→ Exercise details:
Return a word-for-word copy of the complete listing below.

→ Material provided:
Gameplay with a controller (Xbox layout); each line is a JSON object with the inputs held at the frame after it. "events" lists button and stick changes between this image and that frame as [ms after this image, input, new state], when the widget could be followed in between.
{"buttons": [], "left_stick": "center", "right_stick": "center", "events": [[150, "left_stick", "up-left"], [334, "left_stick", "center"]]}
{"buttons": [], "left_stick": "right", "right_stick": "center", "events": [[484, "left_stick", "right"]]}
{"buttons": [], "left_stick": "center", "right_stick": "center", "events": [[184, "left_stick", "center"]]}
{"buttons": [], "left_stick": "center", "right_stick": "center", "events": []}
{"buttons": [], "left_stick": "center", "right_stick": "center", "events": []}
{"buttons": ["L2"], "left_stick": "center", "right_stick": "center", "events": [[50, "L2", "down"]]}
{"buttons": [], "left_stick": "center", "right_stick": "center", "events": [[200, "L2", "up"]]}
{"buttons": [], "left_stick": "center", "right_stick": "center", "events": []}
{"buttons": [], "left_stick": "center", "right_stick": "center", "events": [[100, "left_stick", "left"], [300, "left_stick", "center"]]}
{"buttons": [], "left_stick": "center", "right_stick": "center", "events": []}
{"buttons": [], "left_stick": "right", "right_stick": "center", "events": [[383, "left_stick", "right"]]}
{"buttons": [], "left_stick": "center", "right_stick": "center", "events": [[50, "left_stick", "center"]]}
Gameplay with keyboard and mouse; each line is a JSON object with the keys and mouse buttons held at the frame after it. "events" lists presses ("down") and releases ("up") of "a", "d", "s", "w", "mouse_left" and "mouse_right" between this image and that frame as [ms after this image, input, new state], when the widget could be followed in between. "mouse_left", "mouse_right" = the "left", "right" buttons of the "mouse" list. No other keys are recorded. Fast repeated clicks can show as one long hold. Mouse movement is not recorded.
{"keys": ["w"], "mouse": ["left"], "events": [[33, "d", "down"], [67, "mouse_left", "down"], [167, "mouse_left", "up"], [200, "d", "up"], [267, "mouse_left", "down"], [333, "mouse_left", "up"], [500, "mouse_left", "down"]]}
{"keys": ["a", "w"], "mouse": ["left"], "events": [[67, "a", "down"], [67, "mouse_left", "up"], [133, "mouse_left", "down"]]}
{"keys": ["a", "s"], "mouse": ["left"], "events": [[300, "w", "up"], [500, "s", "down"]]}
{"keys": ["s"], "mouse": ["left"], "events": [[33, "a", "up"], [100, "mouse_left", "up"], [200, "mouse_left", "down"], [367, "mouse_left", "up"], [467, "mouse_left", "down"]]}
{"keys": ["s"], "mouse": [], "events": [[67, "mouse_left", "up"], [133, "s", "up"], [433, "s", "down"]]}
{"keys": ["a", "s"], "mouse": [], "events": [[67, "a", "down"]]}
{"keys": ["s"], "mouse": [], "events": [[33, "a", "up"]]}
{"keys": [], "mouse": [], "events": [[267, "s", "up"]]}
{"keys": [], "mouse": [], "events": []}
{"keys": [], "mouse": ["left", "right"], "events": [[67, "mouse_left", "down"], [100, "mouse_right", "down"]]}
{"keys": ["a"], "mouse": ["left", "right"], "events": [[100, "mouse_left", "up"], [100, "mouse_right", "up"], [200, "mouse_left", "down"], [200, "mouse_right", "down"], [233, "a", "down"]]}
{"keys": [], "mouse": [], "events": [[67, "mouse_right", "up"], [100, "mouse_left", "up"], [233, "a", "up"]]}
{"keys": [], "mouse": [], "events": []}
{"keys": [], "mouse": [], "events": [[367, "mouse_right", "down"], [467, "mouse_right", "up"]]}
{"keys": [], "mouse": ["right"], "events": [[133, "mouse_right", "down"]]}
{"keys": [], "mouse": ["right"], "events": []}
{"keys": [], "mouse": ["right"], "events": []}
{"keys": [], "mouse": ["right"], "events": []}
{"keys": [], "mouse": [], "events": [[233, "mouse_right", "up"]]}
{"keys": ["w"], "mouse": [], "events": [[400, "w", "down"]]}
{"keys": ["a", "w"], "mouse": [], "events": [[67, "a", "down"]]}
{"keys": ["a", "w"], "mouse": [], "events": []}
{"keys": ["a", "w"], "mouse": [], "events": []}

→ Output of the task:
Gameplay with a controller (Xbox layout); each line is a JSON object with the inputs held at the frame after it. "events" lists button and stick changes between this image and that frame as [ms after this image, input, new state], when the widget could be followed in between.
{"buttons": [], "left_stick": "center", "right_stick": "center", "events": [[150, "left_stick", "up-left"], [334, "left_stick", "center"]]}
{"buttons": [], "left_stick": "right", "right_stick": "center", "events": [[484, "left_stick", "right"]]}
{"buttons": [], "left_stick": "center", "right_stick": "center", "events": [[184, "left_stick", "center"]]}
{"buttons": [], "left_stick": "center", "right_stick": "center", "events": []}
{"buttons": [], "left_stick": "center", "right_stick": "center", "events": []}
{"buttons": ["L2"], "left_stick": "center", "right_stick": "center", "events": [[50, "L2", "down"]]}
{"buttons": [], "left_stick": "center", "right_stick": "center", "events": [[200, "L2", "up"]]}
{"buttons": [], "left_stick": "center", "right_stick": "center", "events": []}
{"buttons": [], "left_stick": "center", "right_stick": "center", "events": [[100, "left_stick", "left"], [300, "left_stick", "center"]]}
{"buttons": [], "left_stick": "center", "right_stick": "center", "events": []}
{"buttons": [], "left_stick": "right", "right_stick": "center", "events": [[383, "left_stick", "right"]]}
{"buttons": [], "left_stick": "center", "right_stick": "center", "events": [[50, "left_stick", "center"]]}
Gameplay with keyboard and mouse; each line is a JSON object with the keys and mouse buttons held at the frame after it. "events" lists presses ("down") and releases ("up") of "a", "d", "s", "w", "mouse_left" and "mouse_right" between this image and that frame as [ms after this image, input, new state], when the widget could be followed in between. "mouse_left", "mouse_right" = the "left", "right" buttons of the "mouse" list. No other keys are recorded. Fast repeated clicks can show as one long hold. Mouse movement is not recorded.
{"keys": ["w"], "mouse": ["left"], "events": [[33, "d", "down"], [67, "mouse_left", "down"], [167, "mouse_left", "up"], [200, "d", "up"], [267, "mouse_left", "down"], [333, "mouse_left", "up"], [500, "mouse_left", "down"]]}
{"keys": ["a", "w"], "mouse": ["left"], "events": [[67, "a", "down"], [67, "mouse_left", "up"], [133, "mouse_left", "down"]]}
{"keys": ["a", "s"], "mouse": ["left"], "events": [[300, "w", "up"], [500, "s", "down"]]}
{"keys": ["s"], "mouse": ["left"], "events": [[33, "a", "up"], [100, "mouse_left", "up"], [200, "mouse_left", "down"], [367, "mouse_left", "up"], [467, "mouse_left", "down"]]}
{"keys": ["s"], "mouse": [], "events": [[67, "mouse_left", "up"], [133, "s", "up"], [433, "s", "down"]]}
{"keys": ["a", "s"], "mouse": [], "events": [[67, "a", "down"]]}
{"keys": ["s"], "mouse": [], "events": [[33, "a", "up"]]}
{"keys": [], "mouse": [], "events": [[267, "s", "up"]]}
{"keys": [], "mouse": [], "events": []}
{"keys": [], "mouse": ["left", "right"], "events": [[67, "mouse_left", "down"], [100, "mouse_right", "down"]]}
{"keys": ["a"], "mouse": ["left", "right"], "events": [[100, "mouse_left", "up"], [100, "mouse_right", "up"], [200, "mouse_left", "down"], [200, "mouse_right", "down"], [233, "a", "down"]]}
{"keys": [], "mouse": [], "events": [[67, "mouse_right", "up"], [100, "mouse_left", "up"], [233, "a", "up"]]}
{"keys": [], "mouse": [], "events": []}
{"keys": [], "mouse": [], "events": [[367, "mouse_right", "down"], [467, "mouse_right", "up"]]}
{"keys": [], "mouse": ["right"], "events": [[133, "mouse_right", "down"]]}
{"keys": [], "mouse": ["right"], "events": []}
{"keys": [], "mouse": ["right"], "events": []}
{"keys": [], "mouse": ["right"], "events": []}
{"keys": [], "mouse": [], "events": [[233, "mouse_right", "up"]]}
{"keys": ["w"], "mouse": [], "events": [[400, "w", "down"]]}
{"keys": ["a", "w"], "mouse": [], "events": [[67, "a", "down"]]}
{"keys": ["a", "w"], "mouse": [], "events": []}
{"keys": ["a", "w"], "mouse": [], "events": []}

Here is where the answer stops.